Prince Charles would often be confused about why Prince Harry and Prince William liked to horse around the palace.
There were very few people who were able to witness Princess Diana and her relationship with her children Prince William and Prince Harry, up close. Years later, some of them have opened up about their experience with these royals.
Chef Darren McGrady, who was a personal chef to the Queen, Prince William, Prince Harry, and the late Princess Diana for 15 years, spoke about how the princess would spend Mother's Day with her children.
Now, Ken Wharfe, a royal protection officer, who once guarded the young princes and their mother, has opened up about what he witnessed behind the closed doors. He was their bodyguard from 1986, and then their mother's personal protection officer [PPO] from 1988 to 1993, as per Daily Mail. He closely witnessed not just Diana's relationship with her children but also Charles' interaction with them.
He joked in classic dry British humor that as the protection officer for the trio, he used to come under attack often. By that, he meant that the young princes would often knock at his door in Kensington Palace, and "two small voices would pipe: 'Do you want to fight, Ken?'" The young princes were never really asking but warning him that he would soon be under attack from their tiny hands and legs.
"William and Harry loved to rough and tumble, and they made the perfect royal tag team. The older princeling would go for my head, the younger attacking my more sensitive parts, landing punches which, if they connected, could make me keel over in agony," he wrote in Daily Mail. And, often Prince Charles would pop over to see what the matter was. He would have a "slightly quizzical look on his furrowed face" when he would ask Wharfe if his boys were being too much of a bother.

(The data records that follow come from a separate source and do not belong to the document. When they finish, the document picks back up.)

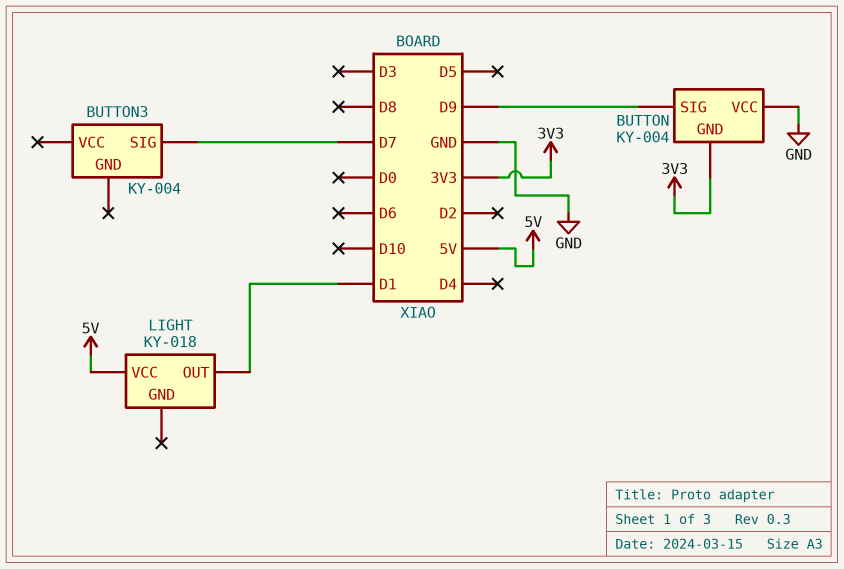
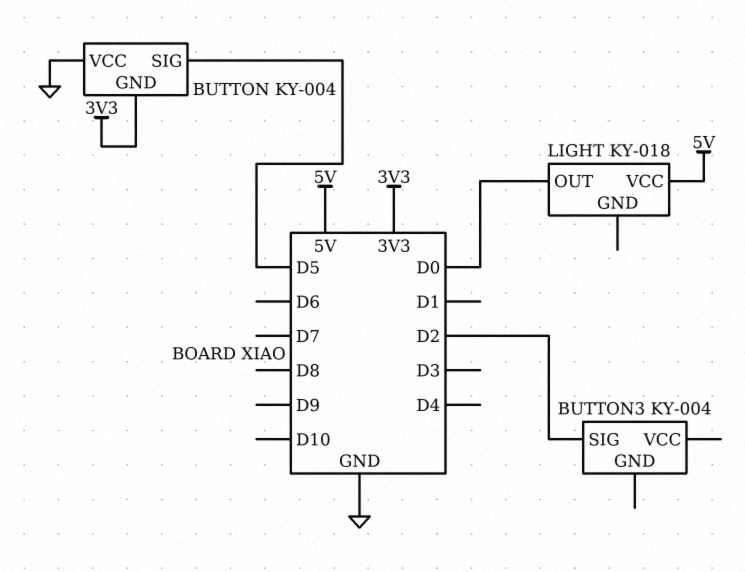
BUTTON pin SIG: D9 -> D5
BUTTON3 pin SIG: D7 -> D2
LIGHT pin OUT: D1 -> D0

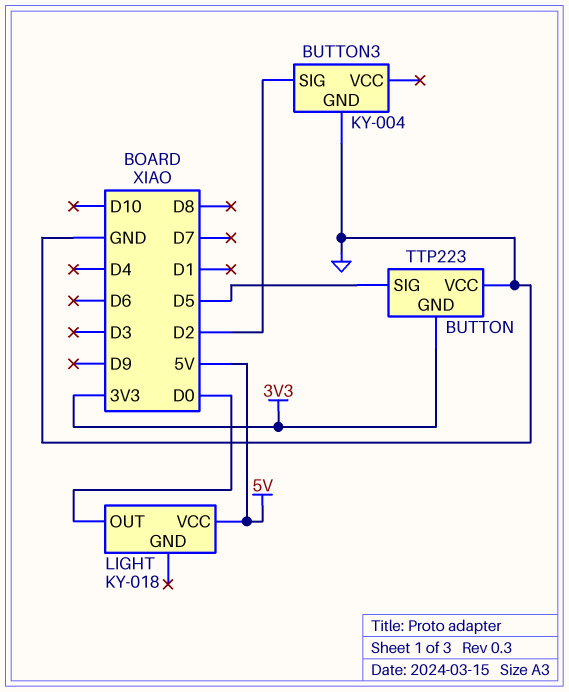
BUTTON: KY-004 -> TTP223
BUTTON3 pin GND: none -> GND

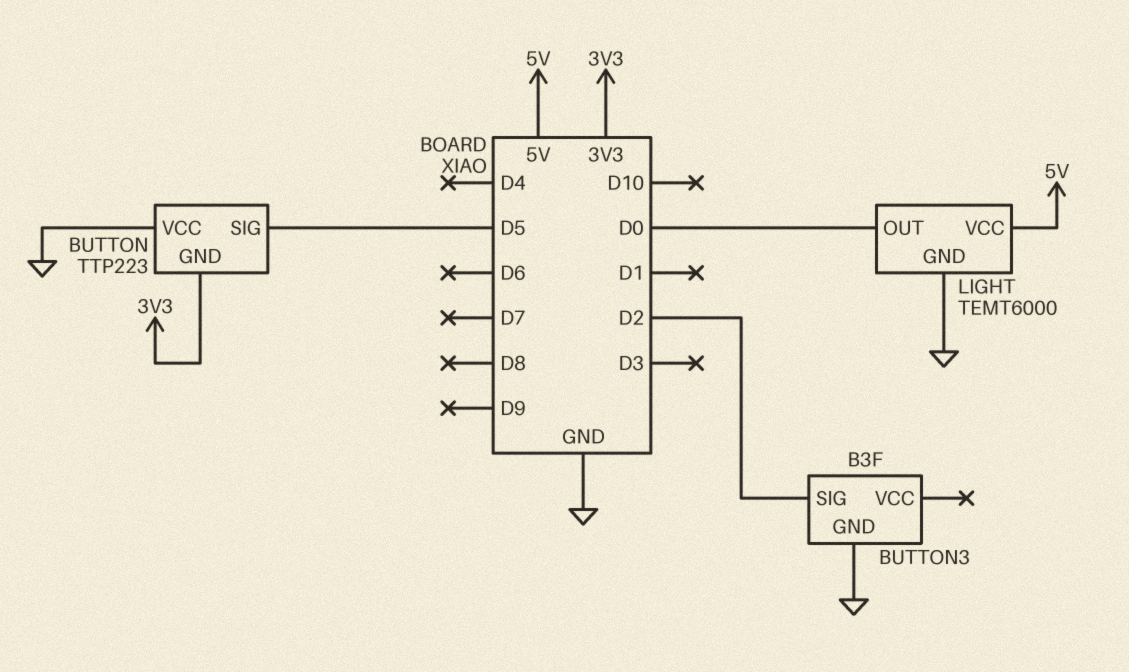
BUTTON3: KY-004 -> B3F
LIGHT: KY-018 -> TEMT6000
LIGHT pin GND: none -> GND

When he would assure the older prince that he was fine, the future king of the UK would be relieved. "It was not that he was anything less than a good father, despite the black propaganda being circulated in the late Eighties and early Nineties. It was just he found the kind of horseplay that his boys enjoyed somewhat confusing. The Prince of Wales loved his sons, of that there is no doubt, but he always seemed too wrapped up in his cares to join in. William and Harry adored their father in return, while they regarded me as a jovial uncle who was always on hand for a scrap," Wharfe wrote.
He also added that to William and Harry, Charles would always be "papa," and nobody could take his place. He also rubbished claims made by newspapers and others who said that protection officers were often like a surrogate father to the boys. "This, of course, was nonsense," he added.
He narrated one incident where Prince Charles got miffed at him for correcting William's pronunciation. "William came into me once and said, 'Ken, Mummy wants to go 'ite' at 9.30 and we want to leave the 'hise'.' I said, 'OK William, but what's this 'ite' business and 'hise'? We don't go 'ite' we go 'out' and come back to the 'house' not the 'hice'. He said, 'It's what Papa says.' I told him I wasn't bothered what Papa said," as per Express UK.
Around 10 days later, Prince Charles visited the protection officer when he was in the kitchen. "We all stood up and he said to me, 'Oh, I gather you've been giving William some elocution lessons?' I said, 'I think you're referring, Sir, to when he said to me he wanted to go 'ite' of the 'hise' and I was just suggesting the pronunciation was 'out' and 'house'. It wasn't a lesson, merely an observation."
All Prince Charles said was "Oh really?" with a pointed look. "I had clearly overstepped the mark, and this was the Prince's gentlemanly way of telling me to keep my nose out of family business," Wharfe added to Daily Mail.
Princess Diana, on the other hand, found Charles' behavior hilarious. "The Princess had a very clear idea of how her sons should be raised... Diana intended to bring up her boys as normally as possible. It is thanks to her that they have developed into remarkably balanced young men," he added.